Etrangère quand je les entends s’évertuer brillamment à disserter sur les luttes des autres, faisant référence à telle ou telle actualité, quand je les entends parler de droits fondamentaux, de dignité, alors qu’ils ne daignent pas partager un moment de vie avec ces êtres qu’ils ne connaissent pas et ne connaîtront certainement jamais, car les schémas vertueux dans lesquels ils ont grandi ne leur inculquent pas le goût de l’autre.
Mais plutôt la peur de l’autre. Le rejet de l’autre. De celui qui n’a pas l’éducation, de celui qui n’a pas les moyens, de celui qui n’a pas de place dans leur réalité étriquée. Et ils se barricadent dans leur tour dorée, se contentant de temps à autre de lui jeter une cacahuète pour prouver leur générosité.

☆ ☆ ☆ ☆ ☆

:: Tâches à réaliser ::
(1) Recopiez mot pour mot le passage de l'extrait du document qui commence par « Etrangère quand je » et se poursuit jusqu'à « goût de l’autre. ».
(2) Traduisez en anglais cette phrase de l'extrait du document : « Et ils se barricadent dans leur tour dorée, se contentant de temps à autre de lui jeter une cacahuète pour prouver leur générosité. »
(3) Continuez l'extrait du document à partir de l'endroit où il s'arrête.

:: Données fournies ::

☆ ☆ ☆ ☆ ☆

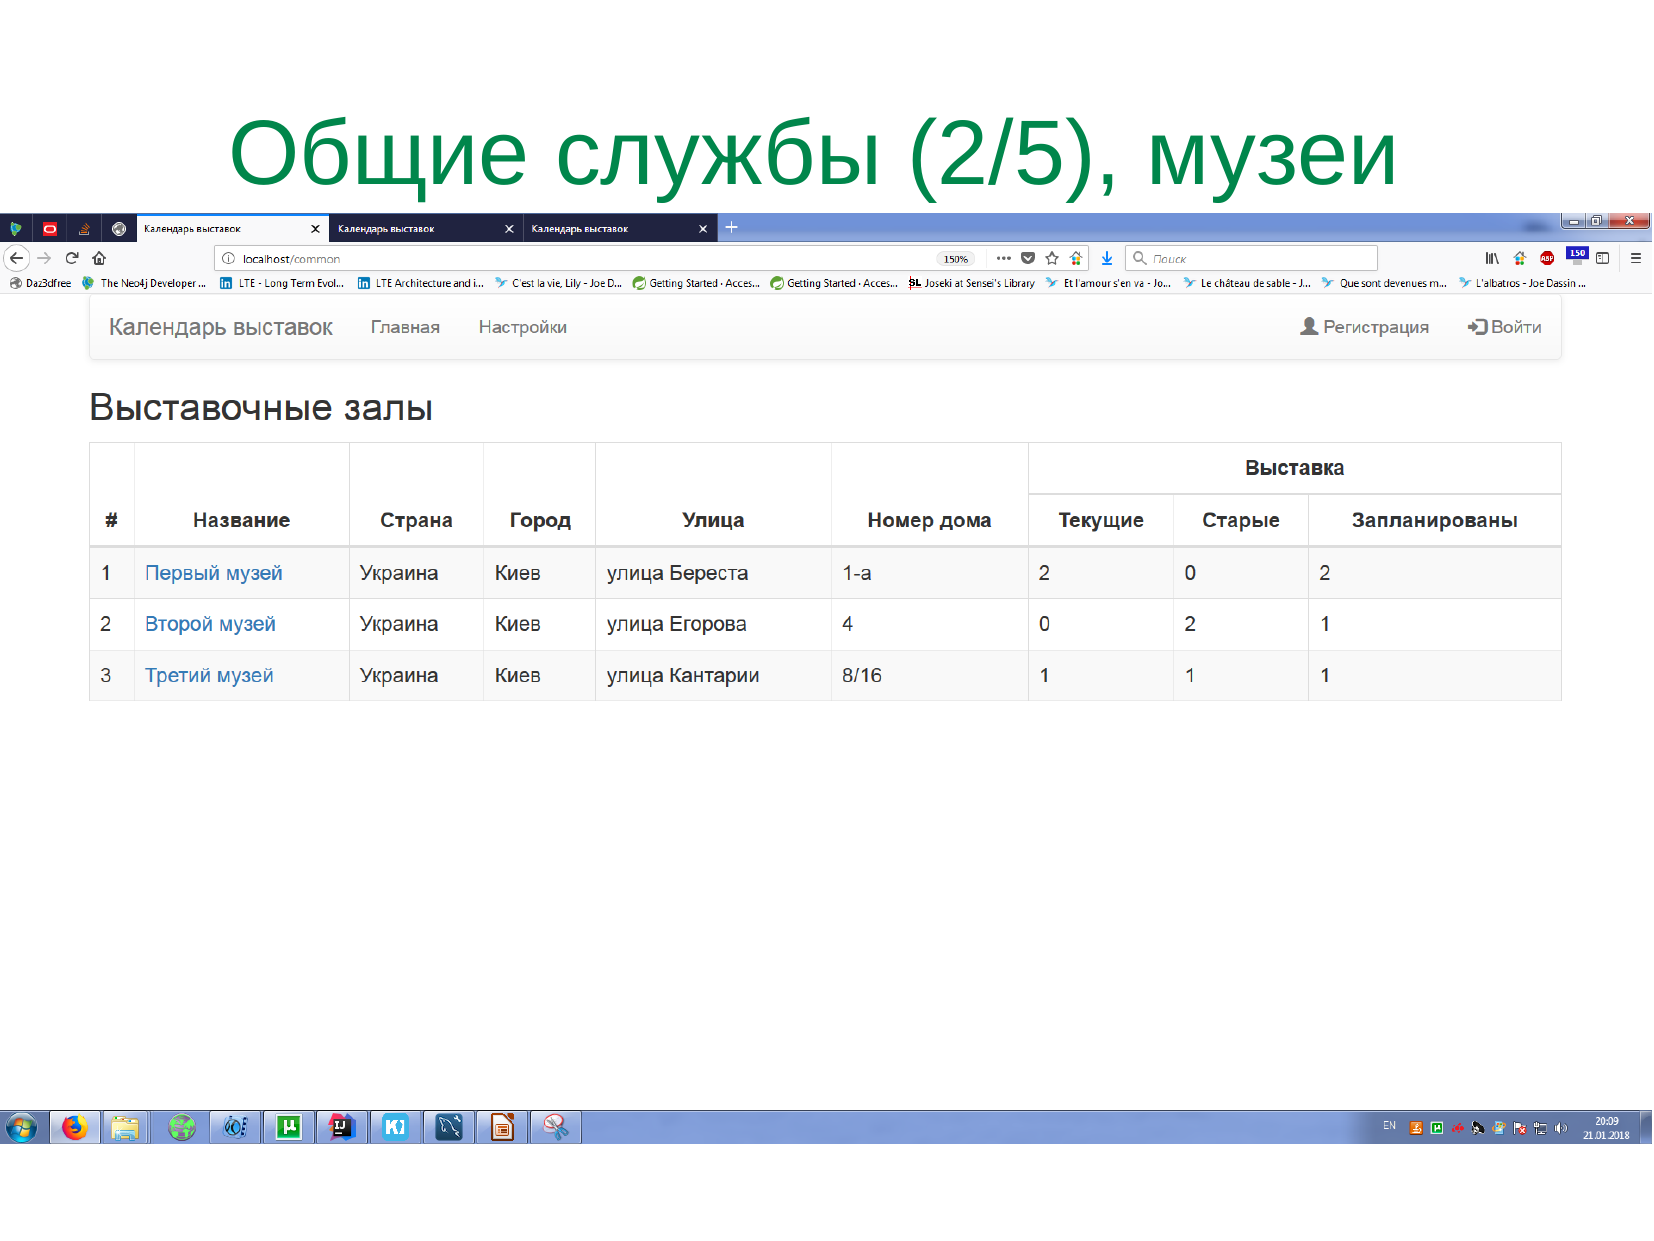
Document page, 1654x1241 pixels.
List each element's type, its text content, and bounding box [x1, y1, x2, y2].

picture [0, 213, 1652, 1144]
title Общие службы (2/5), музеи [59, 49, 1571, 213]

☆ ☆ ☆ ☆ ☆

:: Résultats ::
(1)
Etrangère quand je les entends s’évertuer brillamment à disserter sur les luttes des autres, faisant référence à telle ou telle actualité, quand je les entends parler de droits fondamentaux, de dignité, alors qu’ils ne daignent pas partager un moment de vie avec ces êtres qu’ils ne connaissent pas et ne connaîtront certainement jamais, car les schémas vertueux dans lesquels ils ont grandi ne leur inculquent pas le goût de l’autre.

(2) And they barricade themselves in their gilded tower, content now and then to toss the other a peanut to prove their generosity.

(3)
Etrangère blessée quand je ressens la profondeur abyssale de ce clivage, qui se creuse davantage jour après jour. Etrangère outrée quand je me retrouve au sein d’une élite qui pourrait faire avancer les choses, réellement, si elle ne se contentait pas de prétendre.
Etrangère tout court, car j’ai l’impression parfois de ne pas respirer le même air, de ne pas vivre le même pays.”